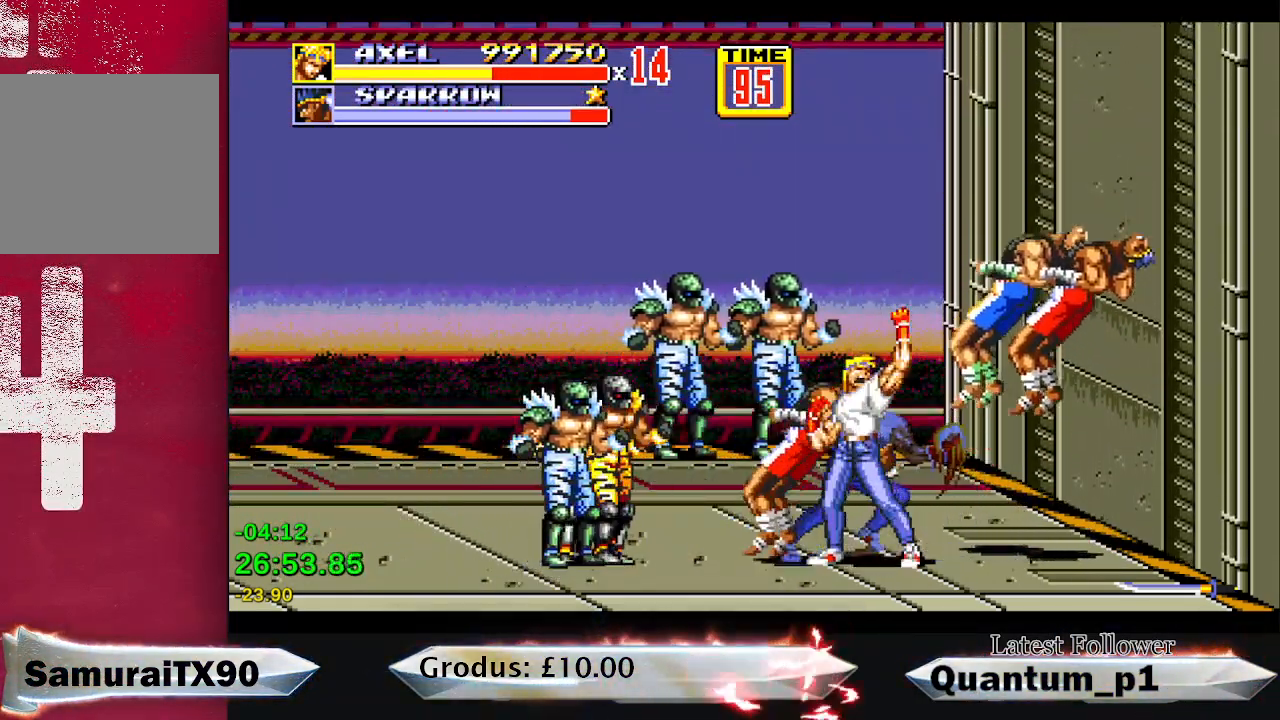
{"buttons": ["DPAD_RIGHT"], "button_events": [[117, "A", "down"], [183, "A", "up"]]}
++++++
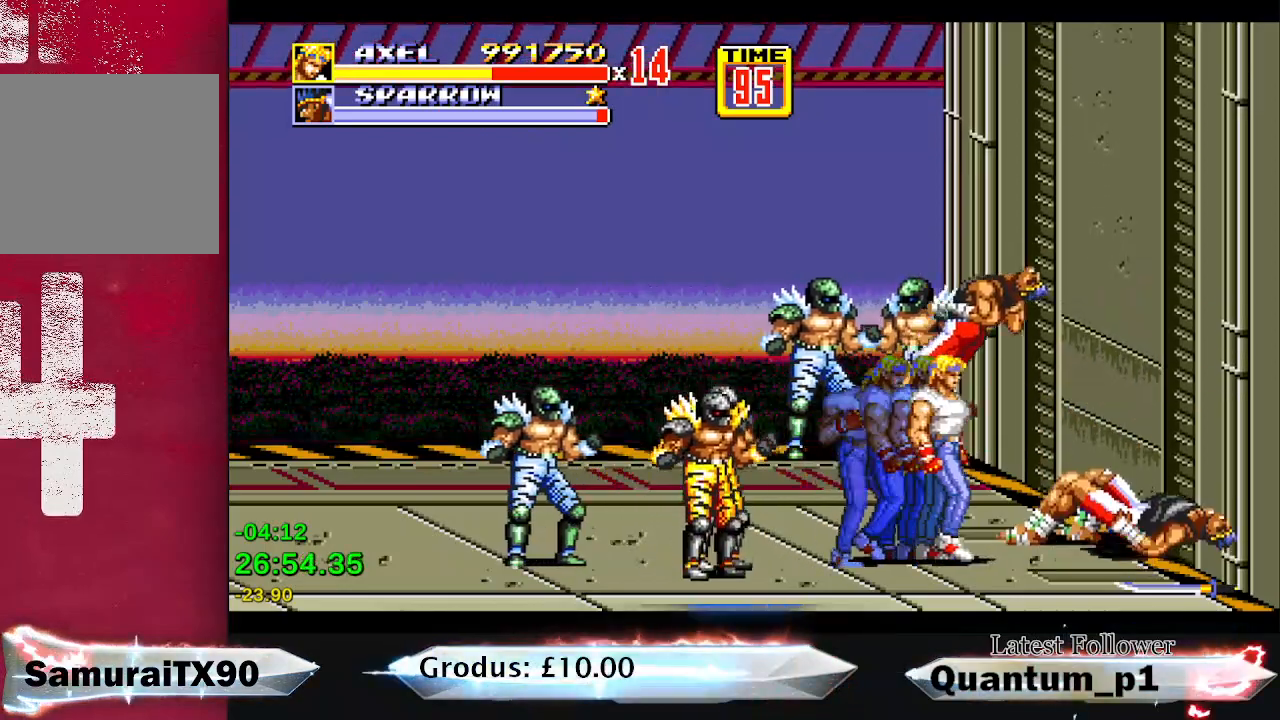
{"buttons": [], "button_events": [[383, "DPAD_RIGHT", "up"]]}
++++++
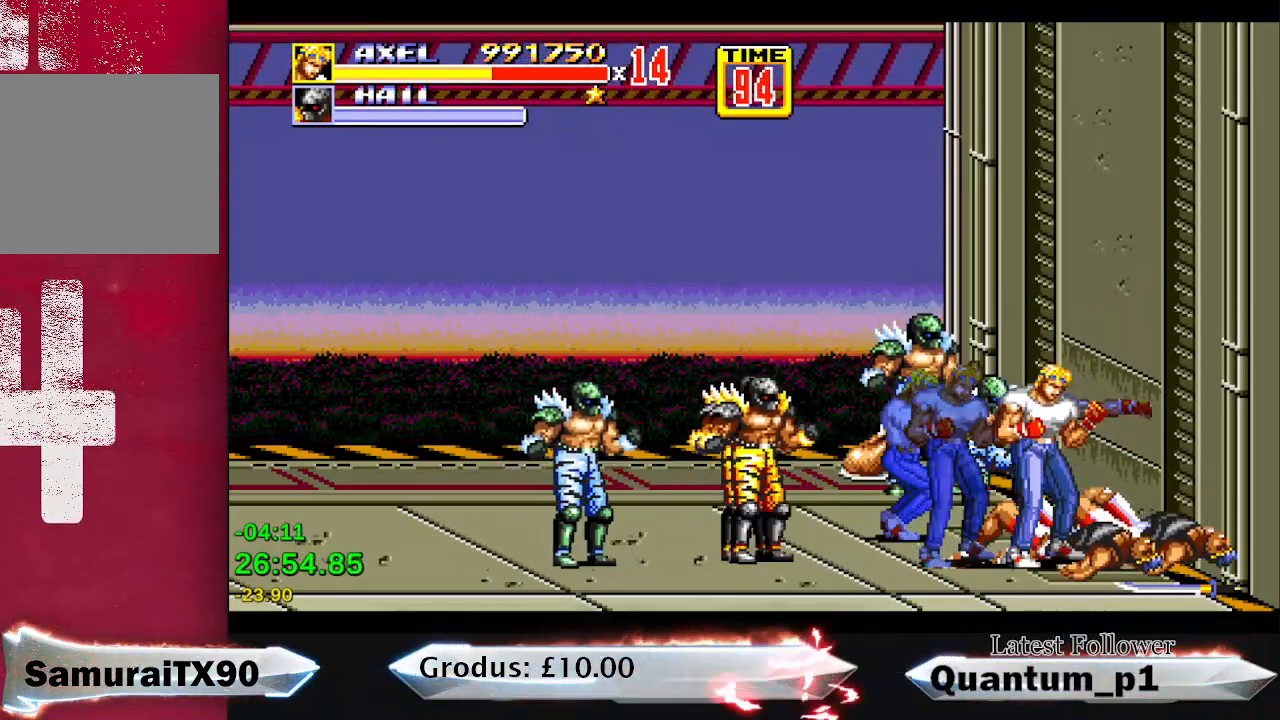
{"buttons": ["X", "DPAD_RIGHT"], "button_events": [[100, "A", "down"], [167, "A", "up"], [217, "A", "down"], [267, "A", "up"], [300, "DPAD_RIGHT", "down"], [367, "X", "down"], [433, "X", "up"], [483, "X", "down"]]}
++++++
About this task
Where does the word "down" occur in the records? Return every line that holds it.

Finished exercise
{"buttons": ["DPAD_RIGHT"], "button_events": [[117, "A", "down"], [183, "A", "up"]]}
{"buttons": ["X", "DPAD_RIGHT"], "button_events": [[100, "A", "down"], [167, "A", "up"], [217, "A", "down"], [267, "A", "up"], [300, "DPAD_RIGHT", "down"], [367, "X", "down"], [433, "X", "up"], [483, "X", "down"]]}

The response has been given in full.